Sophie-Therese Trenka-Dalton
Heidelberger Kunstverein
Heidelberger Kunstverein
In early 2014, Sophie-Therese Trenka-Dalton spent three months on a residency in Dubai. This was no arbitrary choice. For some time, the Berlin artist has been working with motifs from the Arab world (ancient Mesopotamia, Assyria and Babylonia) and the interplay of hypermodern building projects and traditional architectural forms in Dubai. These were the themes of Dubayyland at Heidelberger Kunstverein, her first solo show at a major institution, including photographs, (readymade) installations, wall sculptures and a film – the result of her research and work in ‘Dubayy’ (once a common Western spelling).
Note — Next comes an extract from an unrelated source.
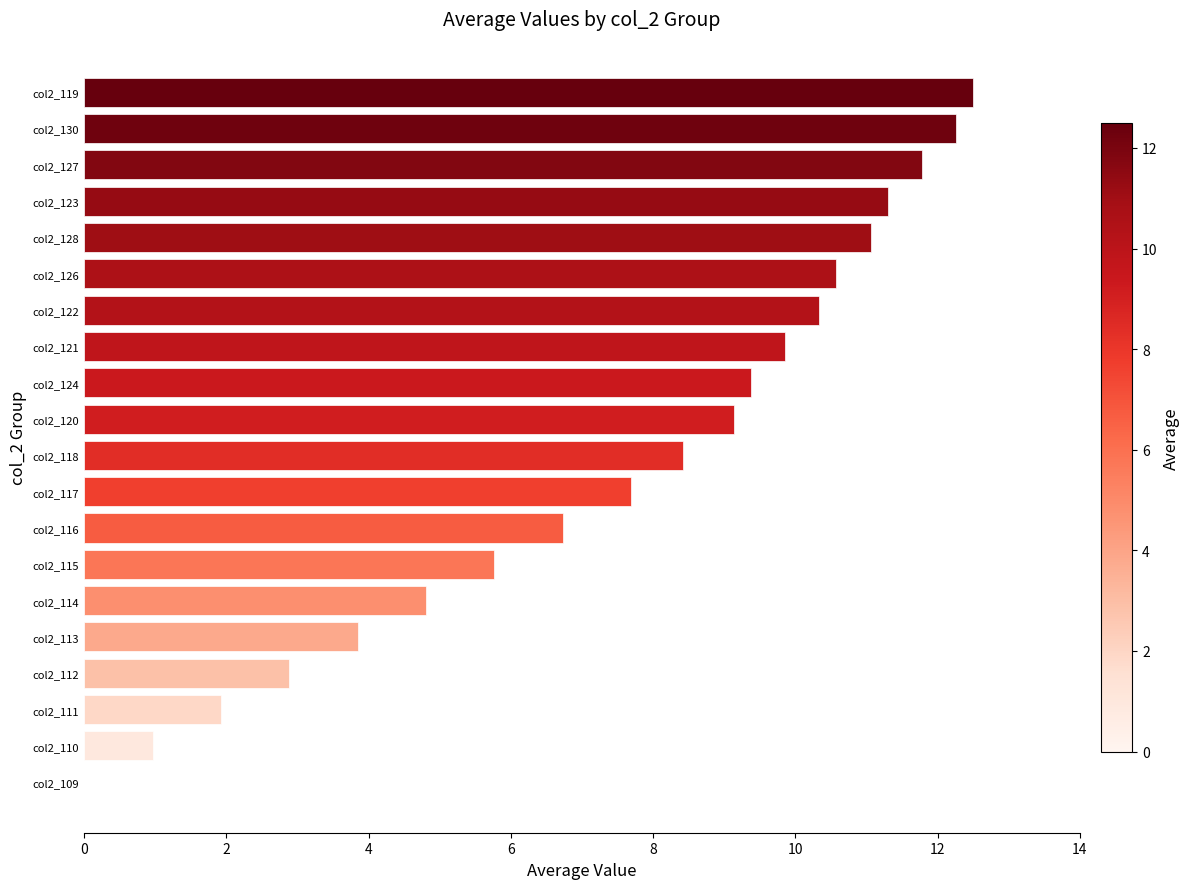

Reading bottom to top, extract all data points from this chart.

col2_109=0.0	col2_110=1.0	col2_111=1.9	col2_112=2.9	col2_113=3.8	col2_114=4.8	col2_115=5.8	col2_116=6.7	col2_117=7.7	col2_118=8.4	col2_120=9.1	col2_124=9.4	col2_121=9.9	col2_122=10.3	col2_126=10.6	col2_128=11.1	col2_123=11.3	col2_127=11.8	col2_130=12.3	col2_119=12.5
Thematically, the exhibition was marked by a peculiar simultaneity of gigantomania and miniaturization, wide-open space and dense development. In the Kunstverein’s downstairs ‘Studio’ space, the show began with a colour photograph on the wall, cut into a circular shape, a picture of a helium balloon like those sold at fairgrounds. The balloon floats against a blue sky and has ‘U.A.E.’ printed on it for the United Arab Emirates. In the background is a blurred section of the dazzling 800-metre skyscraper the Burj Khalifa. It is impossible to tell how high or how far from the building the ballon was when Trenka-Dalton took the picture. This work (Balloon UAE, from the series Jumeirah, all works 2014) blurs proportions with a disorientating effect. A similar one was produced in a room to the right where Trenka-Dalton had arranged miniature crystal figures of the Burj Khalifa sold in Dubai souvenir shops on the stone floor (Burj Khalifa). Immediately above the tip of the central figure hung a golden keyring in the shape of a lead plummet – once used to measure vertical lines on building sites. The keyring was suspended from a thin gold chain from the glass atrium far above, guiding the visitor’s gaze up towards the sky (which was, of course, not such a beautiful blue as in Dubai).
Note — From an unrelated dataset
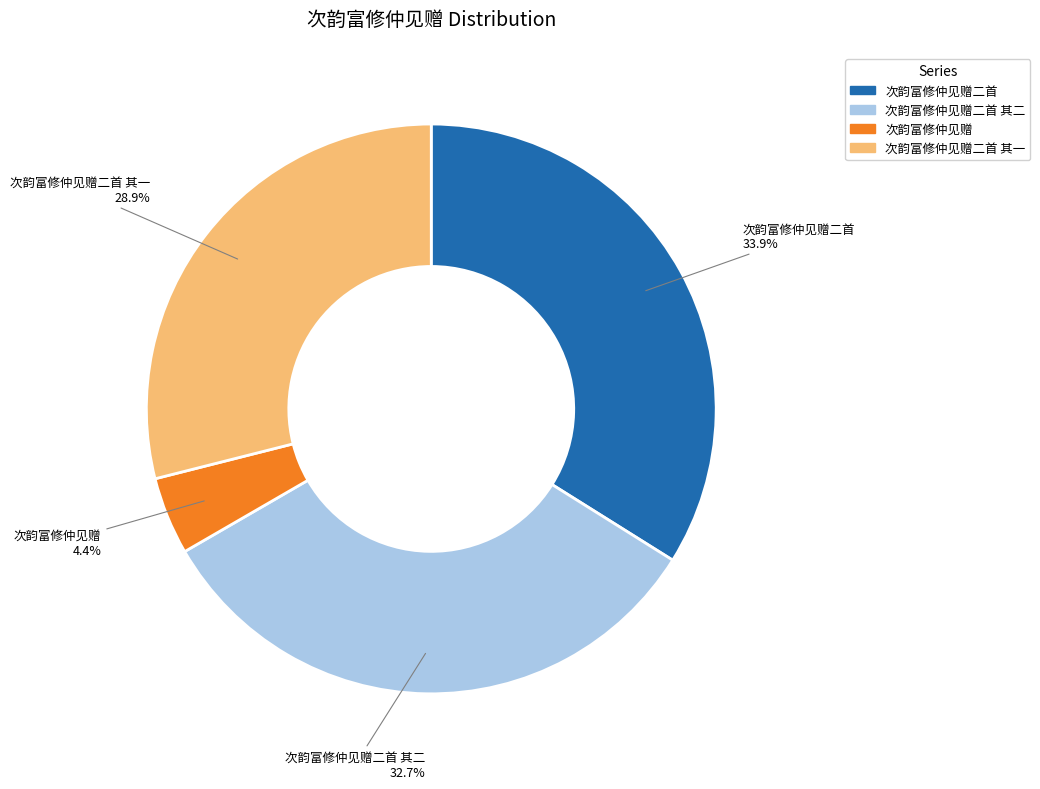

To the nearest percent, what is the combined percentage of 次韵富修仲见赠二首 and 次韵富修仲见赠?

38%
The way Trenka-Dalton works with proportion here cleverly reflects the experience of space in the emirate, where buildings of even the most record-breaking dimensions tend to be optically shrunk by the background of endless desert, cloudless skies and the Persian Gulf. This may also be why the sculptures on roundabouts in Dubai (and neighbouring emirates) tend to be so imposing – in order not to ‘disappear’. Trenka-Dalton has photographed a number of them, presented here in the book Roundabout Monuments of the UAE. They include sculptures of an oil lamp, coffeepots, a swordfish, an eagle – in the middle of a traffic island, as tall as a house. Curiously, Trenka-Dalton’s perfectly framed photographs rarely feature cars or people; she is clearly not interested in documenting ‘life’ in Dubai or exploring related issues (treatment of guest workers, status of women). Instead she shows Dubai ‘empty’ – as an accumulation of recurring shapes, arches and towers.
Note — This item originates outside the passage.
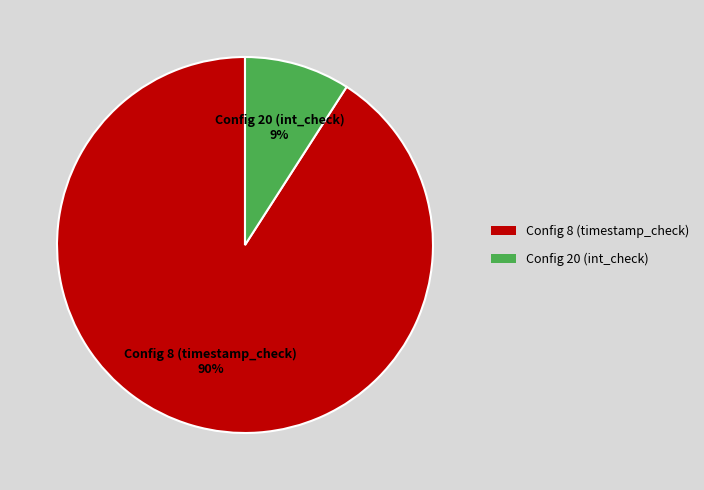

Which category has the biggest portion of the pie?

Config 8 (timestamp_check)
For the exhibition’s most impressive work, the 11-minute video NAKHEEL Palm Jebel Ali, Trenka-Dalton managed to sneak into the abandoned building site of the Palm Jebel Ali. In 2008, after the global financial crisis, work on two of the three planned island paradise resorts off Dubai’s coast (including Palm Jebel Ali) was halted by Nakheel Properties, Dubai’s state-owned real-estate firm. Trenka-Dalton positioned her video camera in rooms inside the abandoned sales centre for the complex, built to showcase the luxurious lifestyle offered by the island’s planned villas. One of the rooms, something like a health spa, already has a marble floor; the picture window looks out over heaps of sand that have been tipped into the sea; pigeons have made their home in the building’s domes, covering everything with their droppings.
The series of static shots, accompanied by the original audio, may recall the architecture films of Heinz Emigholz, but rather than a filmed inventory of legendary buildings, the aim here is to document sudden abandonment. When the money stopped flowing, everything was left where it lay. One image shows a shovel on the ground. With this eerie archaeology of the present, the artist has no need to be explicit about the merciless systems that bring forth such ruins. The pictures speak for themselves.